Ok guys, just like the title says, I have several laptops on my home network.

The oldest is an HP running Windows XP Home, a second one that is an Acer that's running Windows Vista and the newest is a Toshiba running Windows 7 Ultimate 64bit.

Now, I don't have any problems with sharing files, it's rather the other way around, the XP laptop and Vista laptop have access to ALL my files, not just what's in the Public folder without having to use a password or anything. But the Toshiba with Windows 7 laptop only has access to the Public shared folders on the XP and Vista laptops. 

I have sharing setup so that I have to access my user account on the Vista laptop with my user password to get to the shared folders on that laptop. I don't have to do anything to get to the shared folders on the XP laptop, but if there were a way, I would like to have to use a password to get to them. I have a password set on our wireless network, and I have named the workgroup the same on all the laptops, but from time to time friends and family are over and so I don't know if they have access to the folders on the XP laptop or the Toshiba just by being connected to the network even if they aren't members of the same workgroup.

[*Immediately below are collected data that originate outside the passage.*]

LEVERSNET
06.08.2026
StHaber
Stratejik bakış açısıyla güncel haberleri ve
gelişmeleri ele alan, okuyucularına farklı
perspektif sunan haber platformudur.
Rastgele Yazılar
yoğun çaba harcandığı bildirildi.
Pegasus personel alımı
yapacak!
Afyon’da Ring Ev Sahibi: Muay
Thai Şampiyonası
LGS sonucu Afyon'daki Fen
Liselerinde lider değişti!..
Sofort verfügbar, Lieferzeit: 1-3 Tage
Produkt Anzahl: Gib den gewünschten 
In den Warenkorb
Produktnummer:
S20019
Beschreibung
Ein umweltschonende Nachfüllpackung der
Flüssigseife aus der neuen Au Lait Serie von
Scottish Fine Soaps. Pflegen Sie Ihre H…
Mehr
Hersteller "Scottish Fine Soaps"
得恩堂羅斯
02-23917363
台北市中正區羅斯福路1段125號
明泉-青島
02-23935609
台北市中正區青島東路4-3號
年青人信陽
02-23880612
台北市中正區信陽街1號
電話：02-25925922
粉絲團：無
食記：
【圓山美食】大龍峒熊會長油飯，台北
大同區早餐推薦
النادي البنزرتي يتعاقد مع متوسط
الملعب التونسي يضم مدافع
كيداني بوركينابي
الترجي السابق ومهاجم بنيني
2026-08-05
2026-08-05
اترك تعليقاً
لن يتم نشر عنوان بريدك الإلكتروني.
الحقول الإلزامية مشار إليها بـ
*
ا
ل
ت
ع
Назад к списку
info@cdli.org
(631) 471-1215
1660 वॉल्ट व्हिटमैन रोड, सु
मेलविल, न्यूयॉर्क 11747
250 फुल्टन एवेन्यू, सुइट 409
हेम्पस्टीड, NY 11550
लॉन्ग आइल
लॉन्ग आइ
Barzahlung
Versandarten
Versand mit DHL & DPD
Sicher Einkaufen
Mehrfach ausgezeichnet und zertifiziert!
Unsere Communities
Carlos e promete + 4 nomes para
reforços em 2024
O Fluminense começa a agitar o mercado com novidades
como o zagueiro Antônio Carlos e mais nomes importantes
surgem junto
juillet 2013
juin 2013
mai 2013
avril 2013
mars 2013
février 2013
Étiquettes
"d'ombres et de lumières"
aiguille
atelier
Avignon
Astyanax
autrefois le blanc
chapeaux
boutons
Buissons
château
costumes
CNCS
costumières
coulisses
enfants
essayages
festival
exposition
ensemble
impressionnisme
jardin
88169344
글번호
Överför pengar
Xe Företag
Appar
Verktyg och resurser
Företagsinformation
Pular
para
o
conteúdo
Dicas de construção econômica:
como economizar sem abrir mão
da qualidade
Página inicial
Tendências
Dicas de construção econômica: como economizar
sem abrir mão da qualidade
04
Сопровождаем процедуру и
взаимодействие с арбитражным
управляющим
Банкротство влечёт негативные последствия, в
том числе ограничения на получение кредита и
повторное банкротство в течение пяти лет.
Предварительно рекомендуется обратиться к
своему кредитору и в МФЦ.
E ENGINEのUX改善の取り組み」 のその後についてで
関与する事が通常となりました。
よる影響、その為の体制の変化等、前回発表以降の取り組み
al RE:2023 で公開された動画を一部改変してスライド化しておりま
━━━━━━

So, any advice is appreciated guys. Thanks ahead of time.


----------



## johnwill (Sep 26, 2002)

Windows 7 has file permissions in the home versions, so I'd set the permissions of those folders to block sharing.


----------



## cdzo72 (Mar 18, 2010)

Not sure where to set the file permissions, but when I go to my users folder, bar at the top says "share with" I choose "nobody" from the drop down menu, but that has no effect on the sharing.


----------



## johnwill (Sep 26, 2002)

You need to enable Advanced Sharing. In Windows Explorer, Tools, Folder Options, View, and disable the Sharing Wizard. There you'll be able to configure specific users for sharing.


----------



## cdzo72 (Mar 18, 2010)

I've tried that also, has no effect. 

On the Windows XP laptop I go to Network Places; I see two groups, Local Network which has the shared folders from the WIndows XP laptop and the second group is "The Internet" which has Users on XXToshiba. I choose the XXToshiba folder and I see two folders, one is the user folder I DON'T want to share and the other is the Public folder that I do want to share.


----------



## cdzo72 (Mar 18, 2010)

The folder I don't want to share even says network path not shared and not shared under the user name, also has the small padlock icon by it, BUT when I go to network and go the users (keep in mind I'm now looking at the folder from the computer where it is found) I see my folder and the public folder. My folder, the one I don't want to share does not have the padlock by it.


----------